Философия в эпоху Возрождения воспринималась, следовательно, прежде всего как натурфилософия, философия природы. Вроде бы происходил возврат к античному космоцентризму. На деле все выглядело иначе. Возрожденческая философия природы была больше связана не с античностью, а со средневековьем. В центре ее интереса оставался вопрос о взаимоотношениях Бога и мира. Но его трактовка имела специфику. Для нее характерна антисхоластическая направленность. Взаимоотношения Бога и мира утратили откровенно теистический характер. На смену теизму пришел пантеизм.
Христианский Бог потерял свою трансцендентность, надприродность. Он как бы слился с природой, а последняя тем самым обожествлялась.
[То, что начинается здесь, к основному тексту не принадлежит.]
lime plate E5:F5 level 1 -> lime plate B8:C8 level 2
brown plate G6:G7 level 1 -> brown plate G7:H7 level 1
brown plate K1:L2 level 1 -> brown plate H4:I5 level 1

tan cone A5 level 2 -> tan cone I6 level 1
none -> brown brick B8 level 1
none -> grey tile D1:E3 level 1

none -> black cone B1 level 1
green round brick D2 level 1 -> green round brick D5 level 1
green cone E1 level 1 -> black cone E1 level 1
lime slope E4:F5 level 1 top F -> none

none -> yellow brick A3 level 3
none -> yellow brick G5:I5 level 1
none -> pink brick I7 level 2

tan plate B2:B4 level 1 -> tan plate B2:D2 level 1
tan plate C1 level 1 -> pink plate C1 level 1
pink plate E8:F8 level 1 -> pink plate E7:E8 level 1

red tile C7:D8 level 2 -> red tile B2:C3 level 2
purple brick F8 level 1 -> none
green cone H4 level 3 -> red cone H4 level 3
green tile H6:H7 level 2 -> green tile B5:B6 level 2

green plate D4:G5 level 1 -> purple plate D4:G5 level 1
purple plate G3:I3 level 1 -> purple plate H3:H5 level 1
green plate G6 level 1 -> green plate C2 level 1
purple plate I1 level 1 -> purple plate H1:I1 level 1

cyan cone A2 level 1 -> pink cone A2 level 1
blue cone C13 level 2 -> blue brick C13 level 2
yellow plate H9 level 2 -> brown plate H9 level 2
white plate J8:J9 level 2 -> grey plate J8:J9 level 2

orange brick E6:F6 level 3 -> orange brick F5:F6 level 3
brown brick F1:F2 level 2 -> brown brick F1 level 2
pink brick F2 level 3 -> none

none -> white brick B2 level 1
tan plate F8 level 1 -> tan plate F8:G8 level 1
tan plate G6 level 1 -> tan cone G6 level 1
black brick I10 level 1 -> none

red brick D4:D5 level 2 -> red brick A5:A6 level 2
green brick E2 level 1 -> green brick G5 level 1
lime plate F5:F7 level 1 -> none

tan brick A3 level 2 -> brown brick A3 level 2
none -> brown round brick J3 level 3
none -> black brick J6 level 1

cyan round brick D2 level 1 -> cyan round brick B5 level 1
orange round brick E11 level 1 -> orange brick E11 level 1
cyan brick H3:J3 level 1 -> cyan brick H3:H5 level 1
В философии эпохи Возрождения чисто условно можно выделить три периода:
Гуманистический или антропоцентрический (сер. XIV - сер. XV вв.). Он характеризовался тем, что человек, его мир, духовные ценности были противопоставлены средневековому теоцентризму, когда во главе угла было понятие Бога и его сущности.
Неоплатонический (сер. XV - до 1-й трети XVI вв.). Этот период связан с формированием возрожденческих онтологических и гносеологических представлений.
Натурфилософский (2-я пол. XVI - нач. XVII вв.). Спецификой этого периода было создание целостной картины бытия.
Список литературы:
1.Соколов В.В.Европейская философия XV-XVII веков. Москва 1984г.